Professional pivots 
  • The VP and general manager of generative AI at Amazon has peaced out to work for Siemens. He led AI product strategy at AWS but surely an AI agent can do his job, no? A fun fact in the article: In its efforts to lure OpenAI employees away, Meta has been offering $100M sign-on bonuses. That was not a typo.
  • Snowflake snatched away the AWS Managing Director of Industries and Solutions. Also out the door after 17 years is Kevin Miller, the AWS Global Data Center VP. 
New stuff  
  • New solutions and services from AWS this month include OracleDatabase@AWS, which is generally available in some US Regions; AWS Builder Center, a new online hub where AWS users can share ideas, access learning resources, join community programs, and vote on feature requests; and Kiro, which will help developers write code from AI.
  • Ten years ago, I was getting these terrible ice pick headaches deep in my dome piece and I went to the doctor, and he was like it’s probably scalp pain. I said no, it isn’t. Then he said oh it’s probably anxiety. I said no, it isn’t. Then I got a CT scan and it was a brain tumor! True story! So when Microsoft says a study showed its AI can diagnose 400% better than doctors, not only do I believe them, but I would add to the list of other things that can out-diagnose many doctors: balls of lint, naked mole rats, rocks.
  • While Microsoft AI is diagnosing you instead of a doctor, AWS can help with surgery. AWS, NVIDIA, and Johnson & Johnson have launched the Polyphonic AI Fund for Surgery, a grant program for building AI tools aimed at improving care before, during, and after operations. (Just don’t sprinkle any of that J&J powder on my organs. Or their hip implants. Or their birth control. Or Risperdal. Actually, yes to the Risperdal.)
  • The AWS Summit in New York was home to several announcements, starting with Amazon Bedrock AgentCore. It’s a modular, enterprise-grade platform that enables organizations to deploy, manage, and scale secure AI agents at production-level. The underlying advantage is that it “bridges the critical gap between proof of concept and production for AI agents.”
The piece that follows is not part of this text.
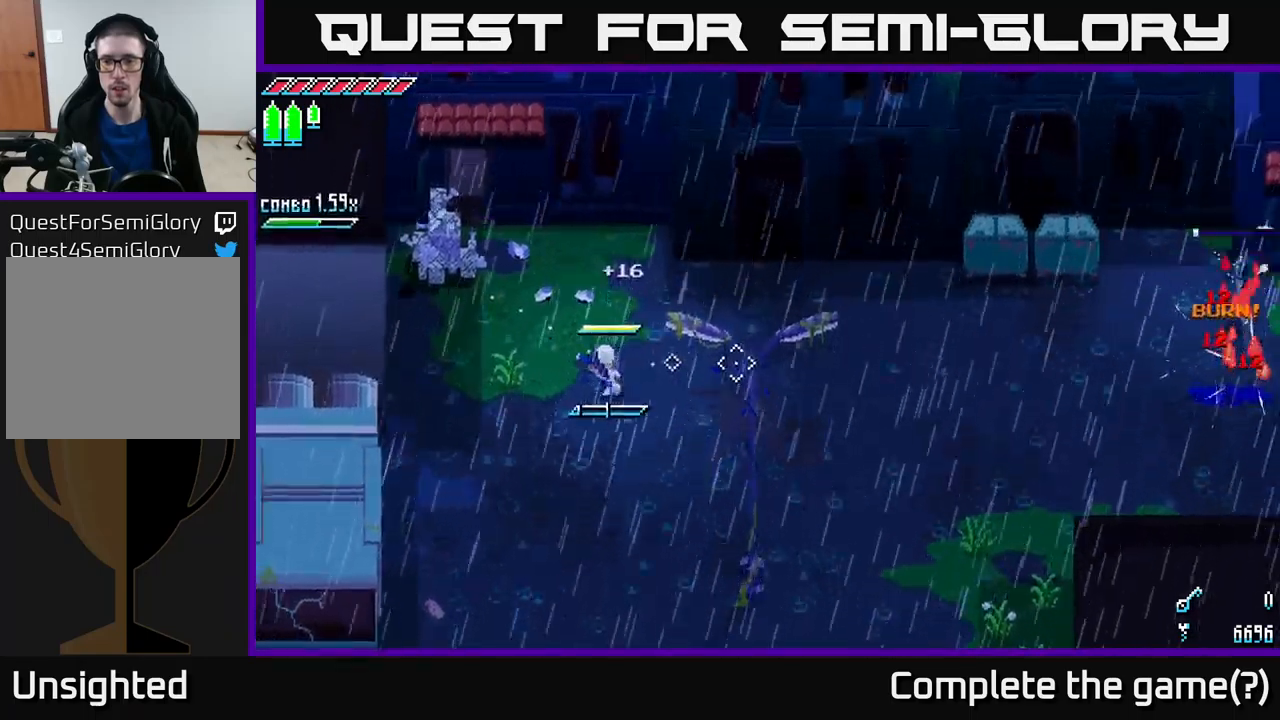
{"buttons": [], "left_stick": "up-left", "right_stick": "center", "events": [[84, "left_stick", "up-left"], [117, "right_stick", "left"], [384, "L1", "down"], [417, "right_stick", "center"], [467, "L1", "up"]]}
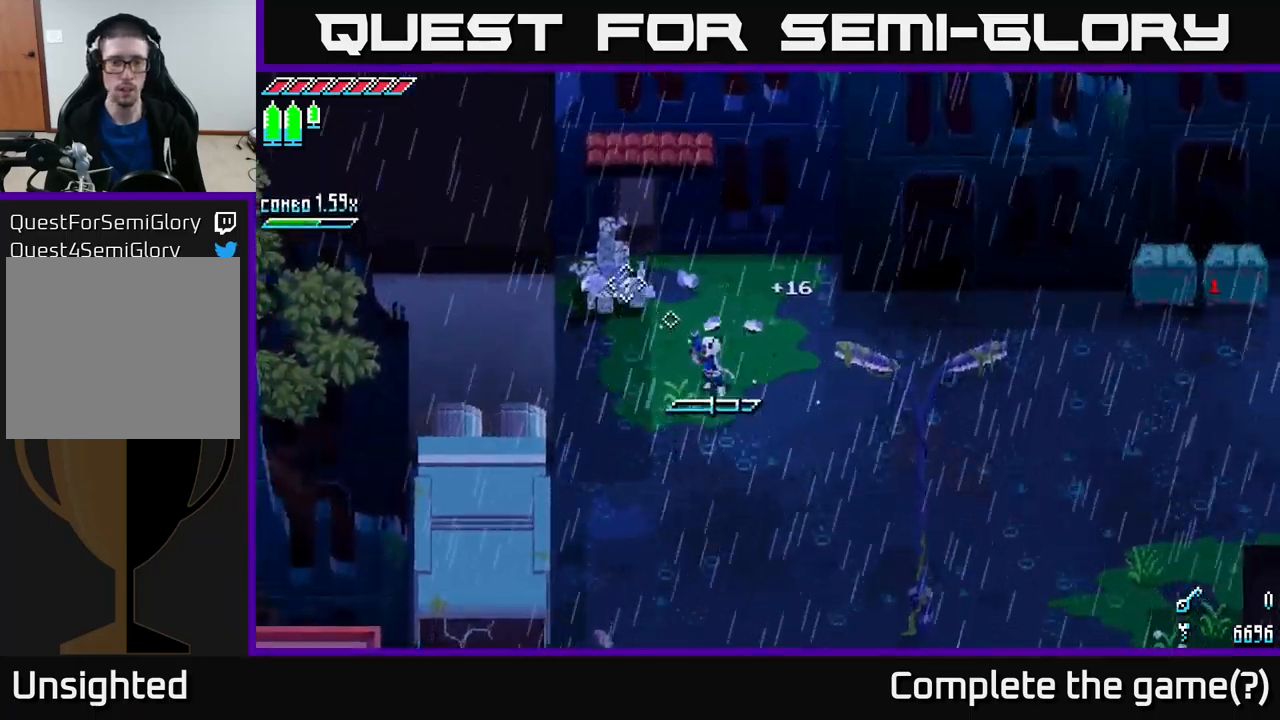
{"buttons": [], "left_stick": "center", "right_stick": "center", "events": [[500, "left_stick", "center"]]}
  • Other announcements of note: A $100M investment in agentic AI developments through the AWS Generative AI Innovation Center and a new AI agent Marketplace, in partnership with Anthropic. An update to Copilot Vision for Windows will allow the tool to see everything that’s on your screen, including browser windows.
  • Microsoft, OpenAI, and Anthropic created The National Academy of AI Instruction to train 400,000 K-12 teachers on AI over the next five years, with a flagship campus in NYC.
  • Project Rainier from AWS is a colossal, highly efficient “AI supercomputer” that links hundreds of thousands of custom Trainium2 chips across multiple data centers. This will give AI developers like Anthropic about 5x more power (isn’t that exactly what tech companies need right now?) to train next generation models. 
  • Blaxel thinks AWS and Microsoft don’t have the right infrastructure to handle AI agents at scale—and it’s already seeing significant traction. Palantir is also going toe-to-toe with AWS by offering an integrated platform for building sophisticated data and AI applications.  
Ma’am, I’m going to have to call security 
  • SharePoint servers, including those belonging to governments around the world, healthcare providers, and energy companies, came under attack and a “broad level of compromise” this month when hackers took advantage of an “undisclosed digital weakness” discovered by a third-party security firm. At least 50 servers have been successfully compromised, leading Palo Alto Networks to describe this ongoing issue as a “high-severity, high-urgency threat.” 
  • To get around a government requirement that only US citizens with security clearances may access Defense Department data, Microsoft used a workaround: “digital escorts” that carried out tasks from engineers in China on sensitive Pentagon cloud systems—even though many of these escorts didn’t understand how to catch potential threats.